Our senses have proven to be frequency detectors. Our eyes sense vibrations or frequencys we call light, our hands feel the vibration of what appears to be solid matter, and our ears pick up vibrations we call sound. Even our sense of smell picks up frequencys we call smell. There are things that are out of the range of our frequency detecting "senses." Like a high pitch whistle dogs can hear, or light in a spectrum we cant see...

Heres an idea i read somewhere, and maybe its totally stupid, but i thinks its at least fun to think about>>>

Some waves of matter or wave-particles are not visible to us. Like infrared, x-ray, ultraviolet, and so on. So ultraviolet light waves could "become" particles anywhere on the wave, or "act" as particles; And form an everyday object like a shoe. And this shoe could be sitting on your face or in your ear and you would not be able to sense it because its in a spectrum you cannot sense. So the missing matter, or wave-particles, could just be in wave form in a spectrum that we are not able to perceive through our normal senses, and perhaps even with the various telescopes pointed into space. Any object or matter made from particle-waves that operate in a spectrum we cant sense could fly right through us and we wouldnt notice. An entire galaxy where everything is in another spectrum could fly right through our own Milky Way with out anyone noticing.

(Sure white light cant go thru solid objects, but dont we use infrared cameras to "see" heat signatures thru walls? Cant we hear thru walls? Couldnt another type of frequency travel thru solid objects as well?...)

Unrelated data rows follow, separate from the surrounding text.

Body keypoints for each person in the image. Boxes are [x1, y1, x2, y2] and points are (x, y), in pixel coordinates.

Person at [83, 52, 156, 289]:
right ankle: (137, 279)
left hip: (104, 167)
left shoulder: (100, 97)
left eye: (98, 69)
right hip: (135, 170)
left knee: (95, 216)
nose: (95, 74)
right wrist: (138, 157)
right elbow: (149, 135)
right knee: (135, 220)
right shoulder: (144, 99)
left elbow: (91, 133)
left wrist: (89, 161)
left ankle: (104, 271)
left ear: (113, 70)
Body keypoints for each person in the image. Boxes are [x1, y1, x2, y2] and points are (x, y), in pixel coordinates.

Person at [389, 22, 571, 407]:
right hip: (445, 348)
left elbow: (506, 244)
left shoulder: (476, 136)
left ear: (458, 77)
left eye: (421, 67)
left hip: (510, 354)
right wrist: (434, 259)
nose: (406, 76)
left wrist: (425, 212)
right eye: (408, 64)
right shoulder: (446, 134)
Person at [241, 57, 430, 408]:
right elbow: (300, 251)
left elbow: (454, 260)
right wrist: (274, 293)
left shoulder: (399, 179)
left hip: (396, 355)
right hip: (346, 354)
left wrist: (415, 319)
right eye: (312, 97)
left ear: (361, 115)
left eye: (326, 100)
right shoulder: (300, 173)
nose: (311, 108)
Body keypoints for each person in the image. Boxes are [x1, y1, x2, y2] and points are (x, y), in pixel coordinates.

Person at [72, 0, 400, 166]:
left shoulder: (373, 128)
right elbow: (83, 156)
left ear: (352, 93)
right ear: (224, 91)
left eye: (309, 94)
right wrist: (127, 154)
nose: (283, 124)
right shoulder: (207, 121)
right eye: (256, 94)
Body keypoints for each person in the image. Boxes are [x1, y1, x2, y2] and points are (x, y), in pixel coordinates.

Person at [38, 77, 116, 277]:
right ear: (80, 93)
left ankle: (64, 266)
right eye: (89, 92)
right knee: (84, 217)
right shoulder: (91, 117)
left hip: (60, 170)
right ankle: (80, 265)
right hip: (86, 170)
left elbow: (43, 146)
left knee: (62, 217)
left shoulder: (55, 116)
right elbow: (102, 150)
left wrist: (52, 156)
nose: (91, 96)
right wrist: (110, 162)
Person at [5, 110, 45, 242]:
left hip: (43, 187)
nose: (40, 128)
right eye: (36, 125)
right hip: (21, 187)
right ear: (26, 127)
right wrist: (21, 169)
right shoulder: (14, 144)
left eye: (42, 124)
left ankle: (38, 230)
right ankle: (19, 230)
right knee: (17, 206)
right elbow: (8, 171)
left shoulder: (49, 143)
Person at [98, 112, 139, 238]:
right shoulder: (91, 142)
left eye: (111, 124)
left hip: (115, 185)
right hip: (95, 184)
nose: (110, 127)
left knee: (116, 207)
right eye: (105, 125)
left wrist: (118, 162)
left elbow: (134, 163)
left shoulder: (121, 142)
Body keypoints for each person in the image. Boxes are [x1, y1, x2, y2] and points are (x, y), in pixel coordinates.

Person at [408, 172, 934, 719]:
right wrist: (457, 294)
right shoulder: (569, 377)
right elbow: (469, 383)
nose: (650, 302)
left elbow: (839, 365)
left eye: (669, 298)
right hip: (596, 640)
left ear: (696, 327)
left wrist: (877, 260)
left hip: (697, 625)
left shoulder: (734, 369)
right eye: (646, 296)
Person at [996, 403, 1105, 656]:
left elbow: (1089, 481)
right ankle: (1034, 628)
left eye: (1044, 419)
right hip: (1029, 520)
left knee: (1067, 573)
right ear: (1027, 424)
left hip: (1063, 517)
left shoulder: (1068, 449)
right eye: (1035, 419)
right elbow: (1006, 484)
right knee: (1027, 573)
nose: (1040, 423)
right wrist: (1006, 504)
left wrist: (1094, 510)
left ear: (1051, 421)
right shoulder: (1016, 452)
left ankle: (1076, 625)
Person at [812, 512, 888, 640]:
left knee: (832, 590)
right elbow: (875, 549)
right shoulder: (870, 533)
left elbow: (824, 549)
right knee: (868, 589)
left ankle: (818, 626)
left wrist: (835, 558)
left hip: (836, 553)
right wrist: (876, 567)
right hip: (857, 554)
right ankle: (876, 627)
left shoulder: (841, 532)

The anti bigbang list has this sentance in the missing matter point "(I exclude the additional 50%-100% of invisible ordinary matter inferred to exist by, e.g., MACHO studies.) " I dont know what the MACHO studies are, but maybe its along the same lines of what I said.(?)

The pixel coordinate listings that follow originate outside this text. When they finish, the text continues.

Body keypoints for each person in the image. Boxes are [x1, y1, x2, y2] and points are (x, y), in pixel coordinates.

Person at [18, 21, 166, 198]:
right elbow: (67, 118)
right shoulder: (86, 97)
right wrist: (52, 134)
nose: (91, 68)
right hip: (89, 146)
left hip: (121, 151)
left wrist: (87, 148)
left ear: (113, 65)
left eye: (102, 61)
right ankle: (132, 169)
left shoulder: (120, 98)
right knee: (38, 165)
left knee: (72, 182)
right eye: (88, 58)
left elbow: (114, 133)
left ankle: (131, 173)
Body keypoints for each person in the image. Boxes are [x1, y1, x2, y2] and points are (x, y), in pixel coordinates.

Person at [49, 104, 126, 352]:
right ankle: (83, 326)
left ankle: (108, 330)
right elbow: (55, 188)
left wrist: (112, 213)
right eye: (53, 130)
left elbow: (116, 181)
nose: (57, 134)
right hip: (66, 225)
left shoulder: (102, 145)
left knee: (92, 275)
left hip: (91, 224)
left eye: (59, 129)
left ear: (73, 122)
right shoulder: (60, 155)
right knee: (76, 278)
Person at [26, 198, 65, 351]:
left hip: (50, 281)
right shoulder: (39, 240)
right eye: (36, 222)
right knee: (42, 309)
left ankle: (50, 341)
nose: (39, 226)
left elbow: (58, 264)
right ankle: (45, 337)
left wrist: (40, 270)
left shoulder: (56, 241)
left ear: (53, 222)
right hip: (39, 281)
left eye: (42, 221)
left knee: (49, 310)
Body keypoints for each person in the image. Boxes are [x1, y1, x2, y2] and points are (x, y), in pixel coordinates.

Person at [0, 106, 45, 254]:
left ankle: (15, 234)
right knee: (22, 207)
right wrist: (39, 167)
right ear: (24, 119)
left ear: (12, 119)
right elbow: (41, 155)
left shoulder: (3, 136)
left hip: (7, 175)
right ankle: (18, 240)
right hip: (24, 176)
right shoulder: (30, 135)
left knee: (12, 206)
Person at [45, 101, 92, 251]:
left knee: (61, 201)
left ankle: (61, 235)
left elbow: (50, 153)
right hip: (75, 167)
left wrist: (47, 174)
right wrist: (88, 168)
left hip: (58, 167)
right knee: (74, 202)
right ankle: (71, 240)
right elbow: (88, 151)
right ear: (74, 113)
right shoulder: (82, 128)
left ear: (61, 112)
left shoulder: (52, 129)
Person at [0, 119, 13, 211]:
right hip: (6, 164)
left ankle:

I dont know if everything in the universe has been found and labled yet, I doubt it since they are finding new particles all the time. So it could be a possibility that whole other worlds exist in a 'spectrum' that we simply cannot sense in anyway. This could account for the missing matter. Or maby the calculations for the amount of matter we are supposed to have only takes into account everything acting as a particle at the same time? Or maybe the missing particle-waves left our universe? As we may find out gravity particles, or gravitons, leave as well, accounting for gravity's increadible weakness. The point is that theres too many maybes in physics to really know whats going on, at least for now.